I've written before about the extremely fascinating link between the immune and nervous system, hypothesizing about such interactions having a role in "sickness behavior". Such behavior may cause someone ill to not feel up to participating in social interaction thus delimiting spread of a potential contagious disease.
There is no doubt that social interaction fosters the spread of infection. In fact, the rise of large settlements (proto-cities) changed the infectious milieu our ancestors faced as the transitioned away from a nomadic hunter-gatherer lifestyles. In cities, social interaction is the norm and it presents a constant challenge to the immune system as it faces a heightened exposure to microbes from other humans, some of which can be deleterious if allowed to proliferate.
So if social interaction is unavoidable, how does one protect oneself. Vaccinations, hand hygiene, social distancing, and cough etiquette are all fairly recent developments. Before these technologies, humans had to cope on their own and those evolutionarily endowed with a coping mechanism would be favored.
New research published in Nature, helps flesh out this "inflammatory reflex" a little more.

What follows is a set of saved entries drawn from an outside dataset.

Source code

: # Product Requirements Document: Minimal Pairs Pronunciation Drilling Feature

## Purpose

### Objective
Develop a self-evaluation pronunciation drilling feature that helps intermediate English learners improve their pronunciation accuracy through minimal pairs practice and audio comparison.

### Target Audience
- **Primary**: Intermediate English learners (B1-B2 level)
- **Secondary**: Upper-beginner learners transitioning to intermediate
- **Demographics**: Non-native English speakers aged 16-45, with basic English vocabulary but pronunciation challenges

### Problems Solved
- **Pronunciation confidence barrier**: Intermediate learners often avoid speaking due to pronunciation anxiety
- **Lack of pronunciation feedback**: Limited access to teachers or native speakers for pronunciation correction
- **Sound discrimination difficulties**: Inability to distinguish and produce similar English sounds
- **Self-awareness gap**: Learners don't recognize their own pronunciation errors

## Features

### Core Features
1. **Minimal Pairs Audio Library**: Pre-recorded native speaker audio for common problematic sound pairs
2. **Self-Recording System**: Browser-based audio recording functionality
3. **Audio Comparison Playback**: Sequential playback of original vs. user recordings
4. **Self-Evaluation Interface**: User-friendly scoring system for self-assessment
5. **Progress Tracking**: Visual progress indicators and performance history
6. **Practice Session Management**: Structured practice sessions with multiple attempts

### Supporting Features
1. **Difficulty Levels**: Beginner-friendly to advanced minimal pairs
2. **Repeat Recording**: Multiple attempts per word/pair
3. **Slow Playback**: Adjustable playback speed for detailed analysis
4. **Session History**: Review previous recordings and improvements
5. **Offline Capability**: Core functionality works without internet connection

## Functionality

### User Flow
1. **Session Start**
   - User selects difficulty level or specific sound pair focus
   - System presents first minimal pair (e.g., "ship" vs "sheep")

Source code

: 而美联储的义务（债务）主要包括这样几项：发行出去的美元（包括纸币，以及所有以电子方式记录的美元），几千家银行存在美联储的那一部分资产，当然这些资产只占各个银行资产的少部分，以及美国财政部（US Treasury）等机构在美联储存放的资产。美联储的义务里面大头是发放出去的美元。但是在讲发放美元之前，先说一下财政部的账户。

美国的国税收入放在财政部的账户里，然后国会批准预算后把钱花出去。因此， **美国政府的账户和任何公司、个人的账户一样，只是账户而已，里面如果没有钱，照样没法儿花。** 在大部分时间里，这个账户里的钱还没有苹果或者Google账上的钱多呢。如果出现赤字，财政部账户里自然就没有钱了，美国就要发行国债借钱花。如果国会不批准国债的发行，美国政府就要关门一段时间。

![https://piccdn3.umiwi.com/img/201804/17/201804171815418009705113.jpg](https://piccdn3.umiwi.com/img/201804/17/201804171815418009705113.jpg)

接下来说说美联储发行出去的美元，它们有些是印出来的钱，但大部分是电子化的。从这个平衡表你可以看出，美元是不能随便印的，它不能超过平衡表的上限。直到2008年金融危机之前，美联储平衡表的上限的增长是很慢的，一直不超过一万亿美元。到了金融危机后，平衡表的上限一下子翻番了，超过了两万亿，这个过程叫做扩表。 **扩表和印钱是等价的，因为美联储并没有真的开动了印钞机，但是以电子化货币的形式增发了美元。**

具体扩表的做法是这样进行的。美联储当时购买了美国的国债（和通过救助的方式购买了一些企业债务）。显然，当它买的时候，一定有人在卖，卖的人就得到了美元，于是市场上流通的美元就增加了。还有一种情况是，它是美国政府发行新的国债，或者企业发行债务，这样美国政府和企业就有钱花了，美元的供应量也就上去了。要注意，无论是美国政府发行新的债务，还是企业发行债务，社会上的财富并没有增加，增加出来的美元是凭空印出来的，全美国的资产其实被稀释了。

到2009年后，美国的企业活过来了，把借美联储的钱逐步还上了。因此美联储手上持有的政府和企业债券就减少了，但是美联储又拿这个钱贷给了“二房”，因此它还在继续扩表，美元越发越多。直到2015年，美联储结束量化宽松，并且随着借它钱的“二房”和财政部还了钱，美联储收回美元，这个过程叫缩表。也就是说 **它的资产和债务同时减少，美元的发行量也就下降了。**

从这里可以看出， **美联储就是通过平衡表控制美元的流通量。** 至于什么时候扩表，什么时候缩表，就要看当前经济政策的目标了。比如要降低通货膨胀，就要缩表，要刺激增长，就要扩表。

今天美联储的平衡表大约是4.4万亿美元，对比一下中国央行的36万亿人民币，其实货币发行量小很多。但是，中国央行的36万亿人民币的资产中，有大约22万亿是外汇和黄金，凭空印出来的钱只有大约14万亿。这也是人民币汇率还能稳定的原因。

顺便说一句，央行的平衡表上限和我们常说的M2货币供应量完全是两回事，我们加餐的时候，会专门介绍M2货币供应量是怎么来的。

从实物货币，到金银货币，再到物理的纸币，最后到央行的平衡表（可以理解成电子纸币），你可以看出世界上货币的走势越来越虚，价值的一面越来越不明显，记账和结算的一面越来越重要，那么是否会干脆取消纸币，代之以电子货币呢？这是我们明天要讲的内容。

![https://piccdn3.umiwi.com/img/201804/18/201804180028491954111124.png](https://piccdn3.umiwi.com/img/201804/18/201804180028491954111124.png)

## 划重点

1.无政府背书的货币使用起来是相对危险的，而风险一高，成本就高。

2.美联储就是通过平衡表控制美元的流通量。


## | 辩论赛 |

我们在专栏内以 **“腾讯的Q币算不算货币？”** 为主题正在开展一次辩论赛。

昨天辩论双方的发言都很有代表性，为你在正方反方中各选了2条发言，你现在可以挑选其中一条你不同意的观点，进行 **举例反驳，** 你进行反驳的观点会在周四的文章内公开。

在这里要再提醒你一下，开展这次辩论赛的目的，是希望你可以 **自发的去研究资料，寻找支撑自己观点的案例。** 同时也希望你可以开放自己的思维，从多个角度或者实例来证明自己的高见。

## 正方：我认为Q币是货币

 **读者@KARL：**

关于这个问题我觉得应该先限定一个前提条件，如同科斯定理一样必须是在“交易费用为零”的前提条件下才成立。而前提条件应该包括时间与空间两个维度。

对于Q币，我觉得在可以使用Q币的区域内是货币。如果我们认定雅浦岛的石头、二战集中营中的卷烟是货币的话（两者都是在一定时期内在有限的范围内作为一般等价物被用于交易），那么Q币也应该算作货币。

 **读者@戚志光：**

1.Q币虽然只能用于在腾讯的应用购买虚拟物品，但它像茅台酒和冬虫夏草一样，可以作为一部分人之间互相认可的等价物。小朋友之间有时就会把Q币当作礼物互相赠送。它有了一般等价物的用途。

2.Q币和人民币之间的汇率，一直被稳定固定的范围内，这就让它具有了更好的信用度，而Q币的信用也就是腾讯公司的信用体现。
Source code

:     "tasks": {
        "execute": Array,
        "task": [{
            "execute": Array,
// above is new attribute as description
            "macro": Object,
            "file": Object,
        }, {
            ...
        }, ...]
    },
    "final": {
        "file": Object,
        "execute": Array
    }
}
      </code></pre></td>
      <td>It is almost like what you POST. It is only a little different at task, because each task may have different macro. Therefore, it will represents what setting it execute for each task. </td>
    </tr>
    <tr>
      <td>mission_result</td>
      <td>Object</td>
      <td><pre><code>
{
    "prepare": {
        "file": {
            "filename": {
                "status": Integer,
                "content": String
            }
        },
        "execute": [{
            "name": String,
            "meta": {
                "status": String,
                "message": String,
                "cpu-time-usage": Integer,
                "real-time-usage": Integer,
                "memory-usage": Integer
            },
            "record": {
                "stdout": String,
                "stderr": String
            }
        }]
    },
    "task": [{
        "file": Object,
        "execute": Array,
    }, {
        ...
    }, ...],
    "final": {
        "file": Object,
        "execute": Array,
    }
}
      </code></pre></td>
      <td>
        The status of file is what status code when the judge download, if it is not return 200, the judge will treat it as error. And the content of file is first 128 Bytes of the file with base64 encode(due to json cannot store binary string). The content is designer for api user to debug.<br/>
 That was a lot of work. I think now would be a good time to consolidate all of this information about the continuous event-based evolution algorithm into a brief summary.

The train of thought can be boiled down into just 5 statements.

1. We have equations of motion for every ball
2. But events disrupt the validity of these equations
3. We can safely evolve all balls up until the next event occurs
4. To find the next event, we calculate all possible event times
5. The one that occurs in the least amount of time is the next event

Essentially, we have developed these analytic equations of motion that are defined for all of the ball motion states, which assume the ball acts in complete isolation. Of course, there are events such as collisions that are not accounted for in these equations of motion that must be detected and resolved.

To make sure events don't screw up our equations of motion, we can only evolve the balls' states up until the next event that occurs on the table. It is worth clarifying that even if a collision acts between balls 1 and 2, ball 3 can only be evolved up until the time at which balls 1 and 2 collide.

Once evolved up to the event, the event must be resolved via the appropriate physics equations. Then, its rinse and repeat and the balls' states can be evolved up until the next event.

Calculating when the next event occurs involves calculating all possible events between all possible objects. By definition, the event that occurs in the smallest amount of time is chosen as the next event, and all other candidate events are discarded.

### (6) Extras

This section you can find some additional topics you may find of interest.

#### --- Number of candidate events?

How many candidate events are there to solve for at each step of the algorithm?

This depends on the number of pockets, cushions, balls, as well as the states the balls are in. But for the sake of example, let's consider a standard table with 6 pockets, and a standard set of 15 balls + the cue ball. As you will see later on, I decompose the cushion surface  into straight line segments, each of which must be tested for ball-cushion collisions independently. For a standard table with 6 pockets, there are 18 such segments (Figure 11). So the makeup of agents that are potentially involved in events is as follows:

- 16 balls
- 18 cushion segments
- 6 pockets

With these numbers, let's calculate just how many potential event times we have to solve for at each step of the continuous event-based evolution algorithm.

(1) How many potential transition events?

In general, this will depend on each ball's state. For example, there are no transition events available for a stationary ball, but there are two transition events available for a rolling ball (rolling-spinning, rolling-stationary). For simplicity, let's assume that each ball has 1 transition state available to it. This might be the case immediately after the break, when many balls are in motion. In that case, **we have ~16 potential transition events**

A group at the University of Virginia has discovered that the molecule interferon gamma -- a well characterized means organisms use to fend off pathogens -- is intimately linked with social behavior. To oversimplify, when one is in a social context interferon gamma increases so as to protect one from the microbes one will face from others. When the molecule is blocked in mice, social interaction decreases.
The implications of this research are far reaching and may lead to further investigation of how interferon gamma may influence pathological social deficits.